Leaving every picture out, repeat all of the entries below exactly.

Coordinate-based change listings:
▼▼▼
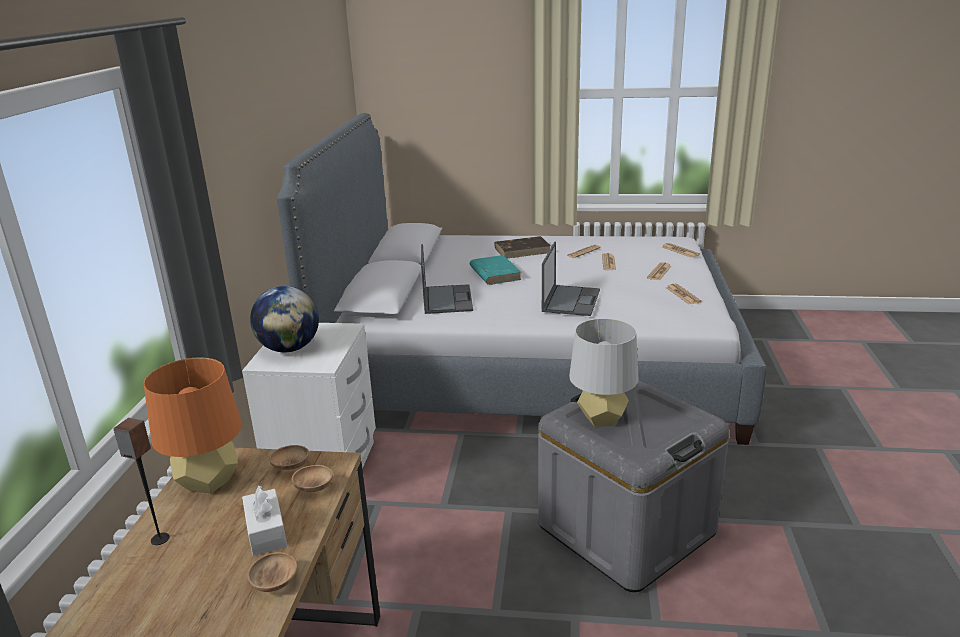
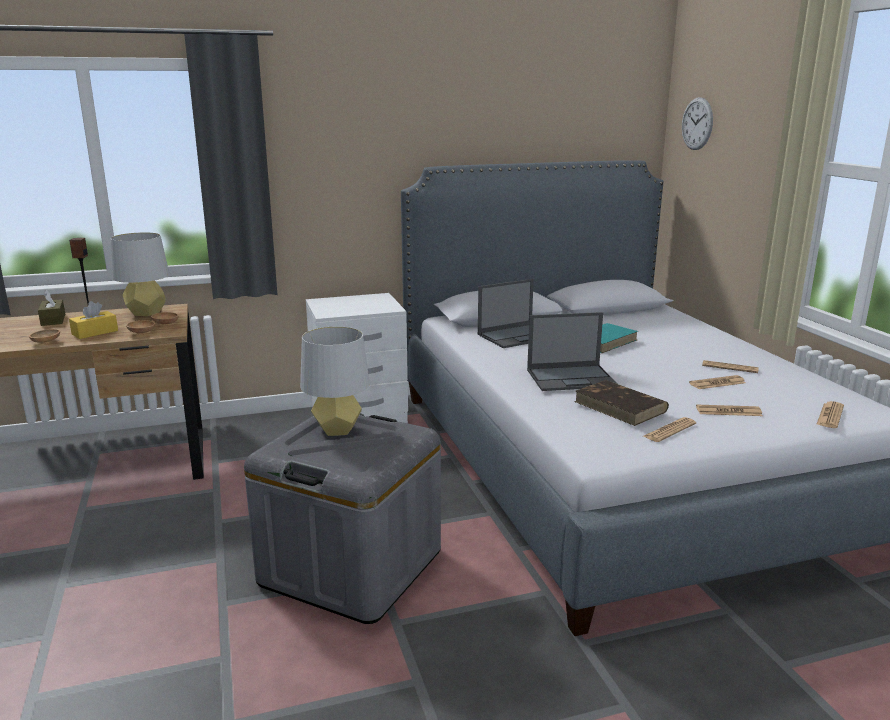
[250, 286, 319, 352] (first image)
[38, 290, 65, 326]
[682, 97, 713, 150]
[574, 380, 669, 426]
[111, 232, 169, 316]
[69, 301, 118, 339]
▲▲▲
# Solution
[250, 286, 319, 352] (first image)
[38, 290, 65, 326]
[682, 97, 713, 150]
[574, 380, 669, 426]
[111, 232, 169, 316]
[69, 301, 118, 339]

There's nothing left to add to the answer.